SELECTION ->
※ ※ ※
The two phenomena are related. Competitively priced energy is essential for robust economic growth. By the 1990s, with Arthur Scargill well beaten and privatisations accomplished in the previous decade, Britain had achieved a good and secure energy mix on the “gas to nuclear” track, rendered more efficient by letting price signals drive changes. Natural gas is a fossil fuel, but a relatively clean one. Today our energy system is expensive, creaky, insecure, teetering on the edge of serious power cuts and, since the invasion of Ukraine, vulnerable to the malevolence of Vladimir Putin.

If you survey this history, two thoughts arise. One is the uniformity of error across the political spectrum. How was it that most people in all main parties thought they had to think the same things about the complicated and uncertain subject of climate change? Why did they unquestioningly accept ideas like the uniformity of “the science”, the concept of “emergency” in relation to policy, or the ability of governments, rather than businesses and consumers, to make the most efficient choices?
※ ※ ※
RECORDED DATA ->
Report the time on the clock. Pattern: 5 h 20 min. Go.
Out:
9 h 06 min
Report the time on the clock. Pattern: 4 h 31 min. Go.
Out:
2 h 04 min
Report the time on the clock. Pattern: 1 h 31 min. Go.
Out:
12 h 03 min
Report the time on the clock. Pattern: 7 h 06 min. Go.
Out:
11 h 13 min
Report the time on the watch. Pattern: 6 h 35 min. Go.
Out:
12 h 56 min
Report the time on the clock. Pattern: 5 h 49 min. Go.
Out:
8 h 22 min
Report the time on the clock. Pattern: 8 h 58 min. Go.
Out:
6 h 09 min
※ ※ ※
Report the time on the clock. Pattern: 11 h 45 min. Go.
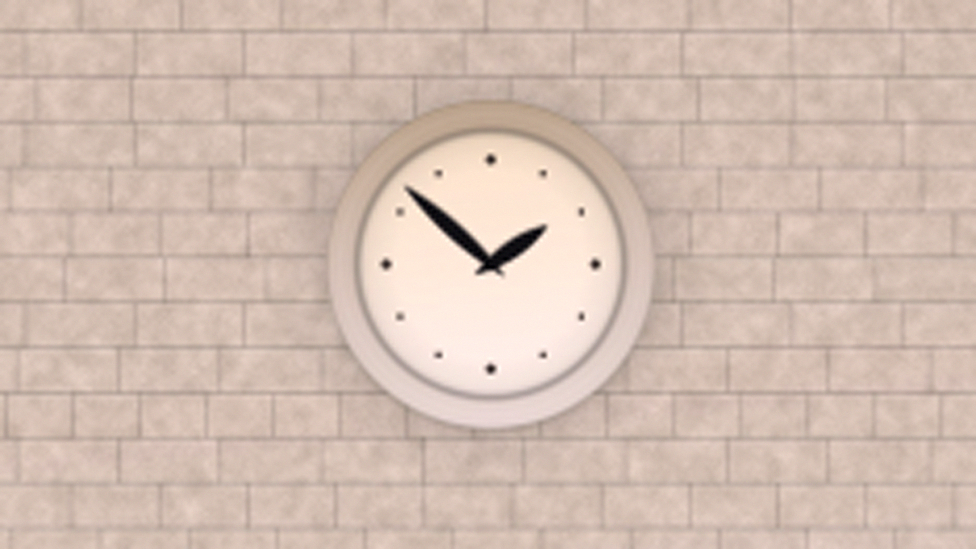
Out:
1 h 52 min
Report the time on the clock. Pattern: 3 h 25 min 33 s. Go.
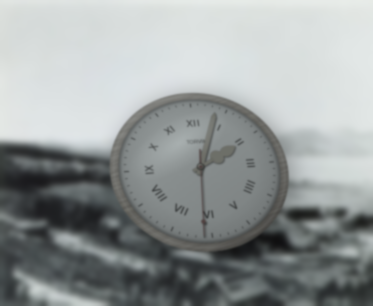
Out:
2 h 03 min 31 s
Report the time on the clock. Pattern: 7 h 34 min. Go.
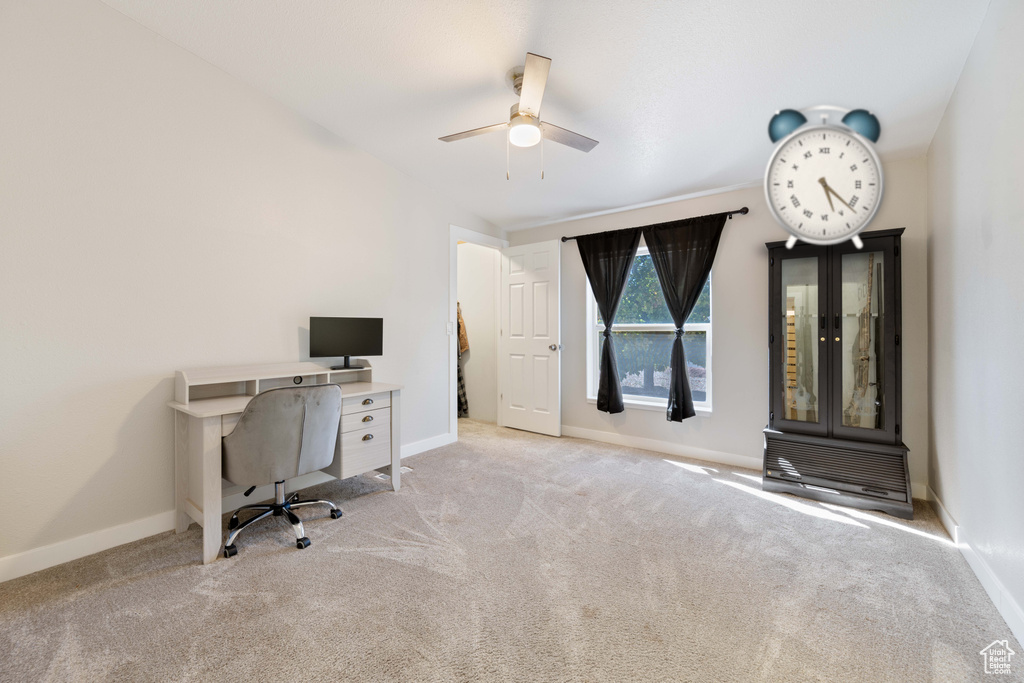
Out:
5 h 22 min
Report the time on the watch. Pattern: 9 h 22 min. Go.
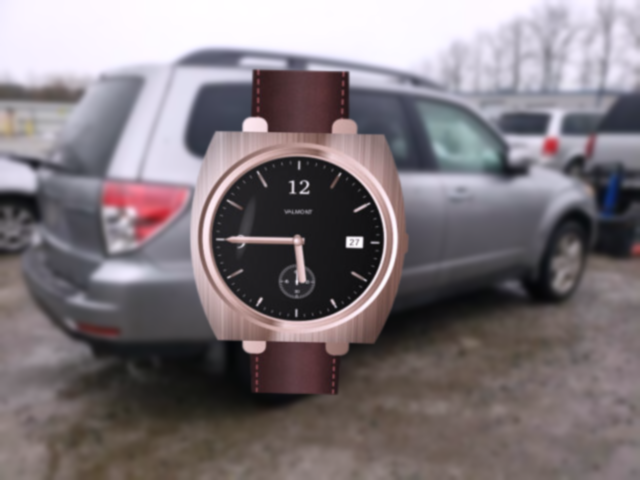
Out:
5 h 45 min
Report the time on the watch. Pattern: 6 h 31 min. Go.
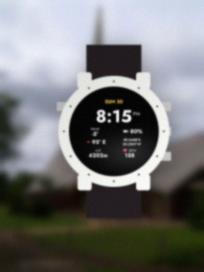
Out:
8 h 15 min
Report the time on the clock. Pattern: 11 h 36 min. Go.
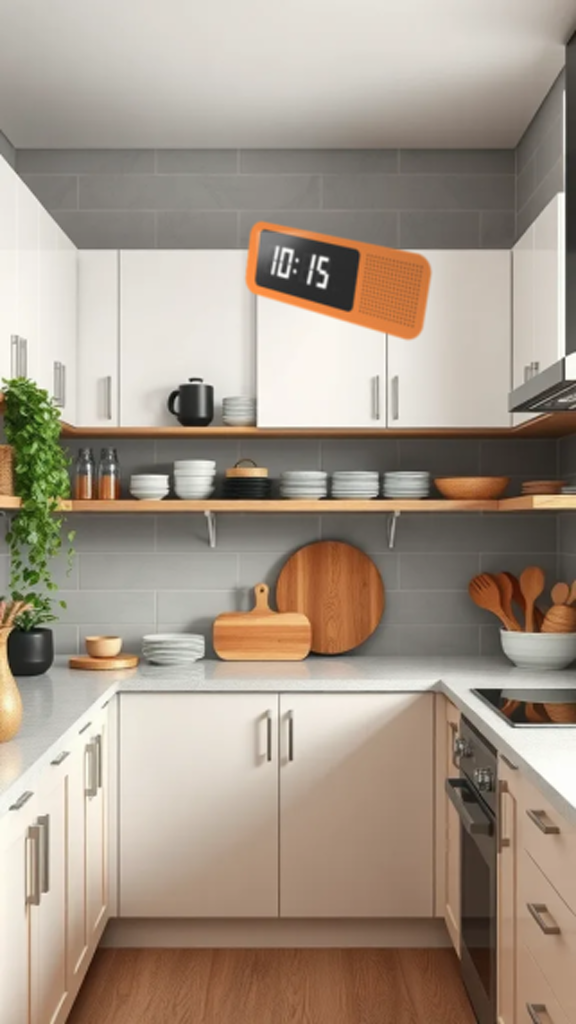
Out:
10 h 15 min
※ ※ ※
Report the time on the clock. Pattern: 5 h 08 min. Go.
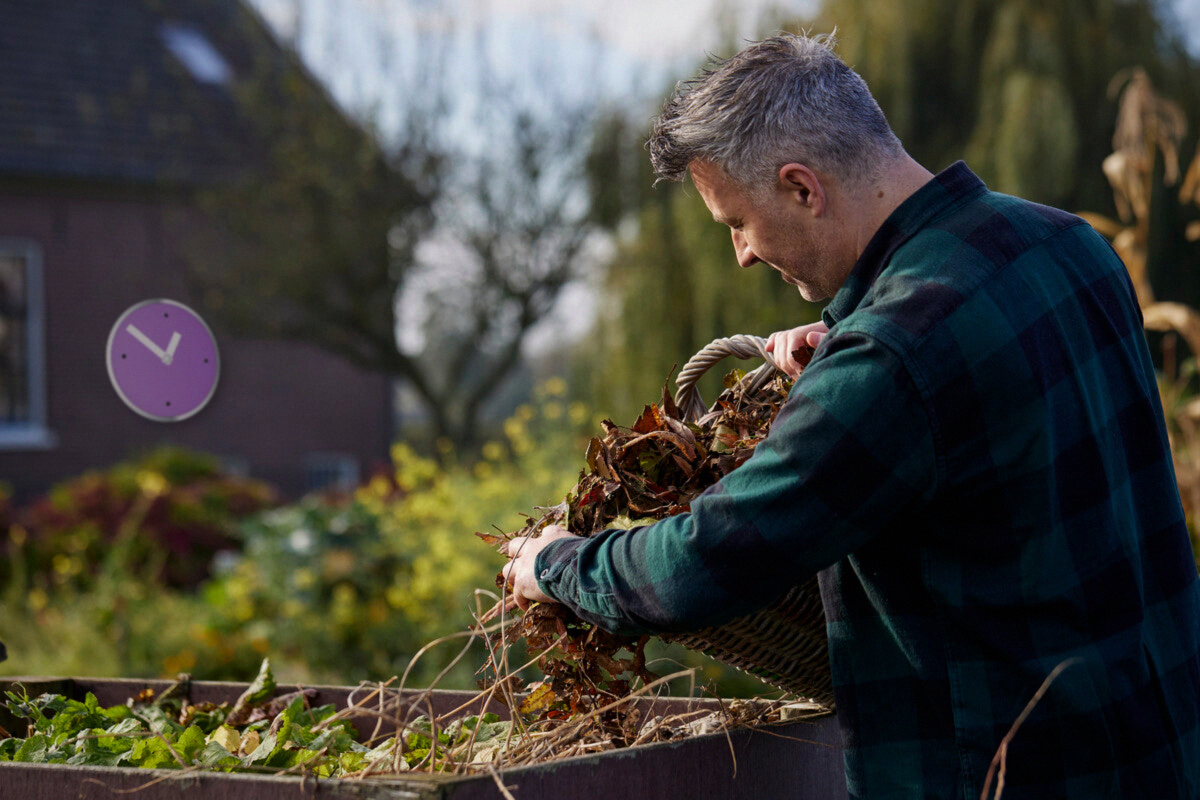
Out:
※ ※ ※
THINGS TO DO ->
• 1. Sum up the energy passage above in two sentences.
• 2. List every idea that, according to the energy passage above, people in the main parties accepted without question.

RESULTS OF THE TASKS ->
• 1. By the 1990s Britain had reached a good, secure energy mix on the "gas to nuclear" track, but today its energy system is expensive, creaky, insecure and close to serious power cuts. Looking back on this history, the writer points to the same errors being made across the political spectrum and asks why most people in all the main parties accepted certain ideas about climate change without question.

• 2.
- The uniformity of "the science"
- The concept of "emergency" in relation to policy
- The ability of governments, rather than businesses and consumers, to make the most efficient choices